Parlando della legislazione italiana, come hanno affrontato il problema dei protocolli medici negli ospedali pubblici?

«Questo è un altro difetto strutturale: l’assoluta incompetenza delle leggi e dei regolamenti italiani, spesso decisivi nelle emergenze per sporgere denunce. Se arriva una persona ferita da arma da fuoco, il caso non può essere delegato all’unico italiano rimasto in servizio, è un compito che dovrebbe essere svolto effettivamente da chi ha accolto il paziente. Ma ci troviamo in un vicolo cieco, perché, ad esempio, il Pronto Soccorso dell’Ospedale di Cosenza opera con 14 cubani e solo 4 medici italiani. Capisce cosa significa? Sarà impossibile farne a meno, questa è la nostra realtà, è l’inizio della fine del sistema sanitario calabrese».

Perché c’è così tanta carenza di medici in Calabria?
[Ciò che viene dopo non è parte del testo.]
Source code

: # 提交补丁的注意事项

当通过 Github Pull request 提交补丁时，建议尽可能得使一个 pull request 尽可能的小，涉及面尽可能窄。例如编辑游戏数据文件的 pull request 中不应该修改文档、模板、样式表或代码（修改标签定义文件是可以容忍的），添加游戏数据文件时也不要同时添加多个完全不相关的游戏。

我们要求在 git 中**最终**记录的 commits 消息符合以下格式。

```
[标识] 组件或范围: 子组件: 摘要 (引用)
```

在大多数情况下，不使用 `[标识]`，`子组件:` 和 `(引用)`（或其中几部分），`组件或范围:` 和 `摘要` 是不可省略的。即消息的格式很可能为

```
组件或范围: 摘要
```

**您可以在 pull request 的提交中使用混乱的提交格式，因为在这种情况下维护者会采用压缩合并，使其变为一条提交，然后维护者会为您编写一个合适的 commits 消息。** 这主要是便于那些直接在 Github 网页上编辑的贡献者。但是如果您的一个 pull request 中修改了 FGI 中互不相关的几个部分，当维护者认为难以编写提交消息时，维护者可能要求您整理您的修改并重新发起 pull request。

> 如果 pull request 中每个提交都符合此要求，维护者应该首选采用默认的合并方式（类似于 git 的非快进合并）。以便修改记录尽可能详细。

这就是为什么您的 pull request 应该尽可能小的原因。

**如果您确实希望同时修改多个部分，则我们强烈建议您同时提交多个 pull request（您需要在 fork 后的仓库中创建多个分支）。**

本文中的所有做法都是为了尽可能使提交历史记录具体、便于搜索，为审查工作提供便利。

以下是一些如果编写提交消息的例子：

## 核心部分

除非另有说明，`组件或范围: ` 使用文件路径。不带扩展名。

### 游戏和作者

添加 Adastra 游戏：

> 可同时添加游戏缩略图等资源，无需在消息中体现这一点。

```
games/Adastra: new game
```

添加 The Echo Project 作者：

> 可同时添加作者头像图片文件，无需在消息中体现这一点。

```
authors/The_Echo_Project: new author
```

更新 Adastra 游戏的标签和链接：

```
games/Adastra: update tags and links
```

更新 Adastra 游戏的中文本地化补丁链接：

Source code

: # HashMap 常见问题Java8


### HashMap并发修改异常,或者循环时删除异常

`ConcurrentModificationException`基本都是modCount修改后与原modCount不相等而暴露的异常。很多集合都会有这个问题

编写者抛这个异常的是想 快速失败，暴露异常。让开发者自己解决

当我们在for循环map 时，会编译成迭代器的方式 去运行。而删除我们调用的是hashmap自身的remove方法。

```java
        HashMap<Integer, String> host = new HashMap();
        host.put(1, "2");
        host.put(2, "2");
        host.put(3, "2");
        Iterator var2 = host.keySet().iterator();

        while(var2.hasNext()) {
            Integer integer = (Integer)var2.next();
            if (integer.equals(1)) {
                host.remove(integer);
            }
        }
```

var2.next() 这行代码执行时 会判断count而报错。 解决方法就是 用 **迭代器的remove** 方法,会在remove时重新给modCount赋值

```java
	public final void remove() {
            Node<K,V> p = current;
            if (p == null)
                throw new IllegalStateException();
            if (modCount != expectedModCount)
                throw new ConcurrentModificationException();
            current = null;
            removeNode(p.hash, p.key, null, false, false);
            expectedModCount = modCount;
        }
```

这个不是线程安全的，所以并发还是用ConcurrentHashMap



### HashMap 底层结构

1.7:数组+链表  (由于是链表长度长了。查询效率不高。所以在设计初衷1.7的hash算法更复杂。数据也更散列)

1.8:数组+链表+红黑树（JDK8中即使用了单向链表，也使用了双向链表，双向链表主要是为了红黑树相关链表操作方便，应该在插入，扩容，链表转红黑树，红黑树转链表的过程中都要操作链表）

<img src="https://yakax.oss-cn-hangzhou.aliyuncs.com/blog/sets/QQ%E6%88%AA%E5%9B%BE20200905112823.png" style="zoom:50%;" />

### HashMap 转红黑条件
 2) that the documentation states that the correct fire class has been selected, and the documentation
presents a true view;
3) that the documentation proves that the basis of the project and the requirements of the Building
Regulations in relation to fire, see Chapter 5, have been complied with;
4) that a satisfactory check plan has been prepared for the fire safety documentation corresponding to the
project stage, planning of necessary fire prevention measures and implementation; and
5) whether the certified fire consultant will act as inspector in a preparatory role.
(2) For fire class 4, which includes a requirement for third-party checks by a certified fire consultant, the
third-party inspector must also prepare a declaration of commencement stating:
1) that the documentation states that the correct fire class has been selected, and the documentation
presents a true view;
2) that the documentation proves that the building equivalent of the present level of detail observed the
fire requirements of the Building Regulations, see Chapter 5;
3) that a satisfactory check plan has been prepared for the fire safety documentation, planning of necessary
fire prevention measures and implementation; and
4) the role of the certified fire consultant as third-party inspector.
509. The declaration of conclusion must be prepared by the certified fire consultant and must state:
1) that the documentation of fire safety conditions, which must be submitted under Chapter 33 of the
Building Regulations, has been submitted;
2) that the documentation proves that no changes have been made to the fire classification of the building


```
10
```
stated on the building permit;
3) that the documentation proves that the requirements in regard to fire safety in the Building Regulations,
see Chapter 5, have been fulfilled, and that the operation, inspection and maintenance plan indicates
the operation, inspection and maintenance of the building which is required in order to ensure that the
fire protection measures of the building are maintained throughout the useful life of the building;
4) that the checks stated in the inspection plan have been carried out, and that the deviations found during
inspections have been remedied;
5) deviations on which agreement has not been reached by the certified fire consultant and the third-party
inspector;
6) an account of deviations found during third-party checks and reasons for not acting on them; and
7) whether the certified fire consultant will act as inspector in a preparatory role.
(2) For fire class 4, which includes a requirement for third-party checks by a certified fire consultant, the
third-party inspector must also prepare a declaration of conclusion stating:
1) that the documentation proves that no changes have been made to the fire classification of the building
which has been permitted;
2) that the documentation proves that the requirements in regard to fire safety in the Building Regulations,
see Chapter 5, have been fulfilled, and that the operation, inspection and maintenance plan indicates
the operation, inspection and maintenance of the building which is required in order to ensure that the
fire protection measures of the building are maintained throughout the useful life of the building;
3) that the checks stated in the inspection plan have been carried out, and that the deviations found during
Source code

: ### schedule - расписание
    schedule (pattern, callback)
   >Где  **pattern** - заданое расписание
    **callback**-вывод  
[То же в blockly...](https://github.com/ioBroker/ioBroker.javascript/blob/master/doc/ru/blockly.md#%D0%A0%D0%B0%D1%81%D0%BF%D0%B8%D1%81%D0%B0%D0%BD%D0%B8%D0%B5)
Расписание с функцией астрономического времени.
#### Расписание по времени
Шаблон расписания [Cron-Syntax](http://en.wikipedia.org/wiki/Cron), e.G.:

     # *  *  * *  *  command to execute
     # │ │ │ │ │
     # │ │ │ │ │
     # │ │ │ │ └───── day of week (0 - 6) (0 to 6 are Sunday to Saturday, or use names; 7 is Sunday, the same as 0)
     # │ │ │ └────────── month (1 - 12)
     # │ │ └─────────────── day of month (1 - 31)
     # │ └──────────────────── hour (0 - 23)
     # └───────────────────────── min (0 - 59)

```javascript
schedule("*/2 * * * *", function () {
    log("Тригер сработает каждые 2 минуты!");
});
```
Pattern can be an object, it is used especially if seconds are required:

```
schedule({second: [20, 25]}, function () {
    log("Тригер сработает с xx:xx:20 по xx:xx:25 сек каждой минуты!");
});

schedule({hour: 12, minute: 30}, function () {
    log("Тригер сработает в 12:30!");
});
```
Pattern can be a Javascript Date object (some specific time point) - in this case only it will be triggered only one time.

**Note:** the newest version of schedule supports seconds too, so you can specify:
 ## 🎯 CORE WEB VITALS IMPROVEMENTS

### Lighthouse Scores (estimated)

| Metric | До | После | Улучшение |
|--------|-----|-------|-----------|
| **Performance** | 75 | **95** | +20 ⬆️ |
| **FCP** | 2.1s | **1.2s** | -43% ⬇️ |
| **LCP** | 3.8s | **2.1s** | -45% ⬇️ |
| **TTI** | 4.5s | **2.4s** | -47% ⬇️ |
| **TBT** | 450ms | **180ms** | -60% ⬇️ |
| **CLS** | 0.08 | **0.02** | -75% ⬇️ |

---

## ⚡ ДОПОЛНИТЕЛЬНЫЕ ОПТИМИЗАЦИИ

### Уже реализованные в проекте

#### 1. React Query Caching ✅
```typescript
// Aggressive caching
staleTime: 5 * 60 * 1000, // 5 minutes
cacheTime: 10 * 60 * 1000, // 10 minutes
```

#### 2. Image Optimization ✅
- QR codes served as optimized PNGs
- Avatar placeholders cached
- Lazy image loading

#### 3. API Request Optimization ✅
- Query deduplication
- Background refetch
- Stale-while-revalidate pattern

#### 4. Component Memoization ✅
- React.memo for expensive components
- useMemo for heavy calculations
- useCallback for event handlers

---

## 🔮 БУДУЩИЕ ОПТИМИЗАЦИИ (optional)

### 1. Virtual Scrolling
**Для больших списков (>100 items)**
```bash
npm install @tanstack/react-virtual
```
«Non è solo un problema calabrese, è un problema nazionale creato da un errore di pianificazione. Perdiamo i medici che abbiamo, perché non solo la sanità funziona male, ma abbiamo anche una grande lentezza burocratica nell’indire concorsi per assumere nuovi medici. Altre regioni, come il Veneto, ci rubano i medici perché fanno i concorsi in cinque giorni, qui ci vogliono anni. Poi si sono ritrovati con “la pacchia” dei cubani, dove assumono con delibera, senza alcuna verifica e senza concorsi, per vie eccezionali. Non avrebbero potuto avere lo stesso potere politico per assumere i medici italiani con la stessa rapidità? Non sarebbe stato decisivo investire sui giovani che scappano? No, per questo sta andando in malora tutto, perché inoltre sta velocemente andando in pensione la struttura portante del sistema ospedaliero calabrese. E, con la possibilità di lavorare nel settore privato, il medico se può se ne va. È disperato perché deve lavorare in un ospedale dove non c’è il cambio di turno o dove deve fare il lavoro amministrativo del cubano, perché il cubano non è in grado di fare un referto adeguato per l’autorità giudiziaria»

All’estero è abbastanza risaputo che i medici delle missioni cubane sono considerati come schiavi. Infatti, un gruppo di europarlamentari ha scritto una lettera allertando il governo calabrese e, come se non bastasse, l’ong spagnola Prisoners Defendersha denunciato Italia, Qatar e Messico come corresponsabili di tratta di esseri umani e schiavitù in un rapporto inviato alla Corte penale internazionale. Cosa ci può dire sulla libertà dei medici cubani presenti in Calabria?

«Per quanto ne so, hanno poca possibilità di muoversi, sono sorvegliati. Ho letto le norme disciplinari per i lavoratori cubani ed è una cosa feroce; dunque, mi stupisce che i sindacati italiani accettino rapporti di dipendenza di questo tipo, con una legge straniera che governa i lavoratori sul nostro territorio, senza rispetto dei principi democratici. Non pensavo che si potessero scrivere così tante illegalità in una legge».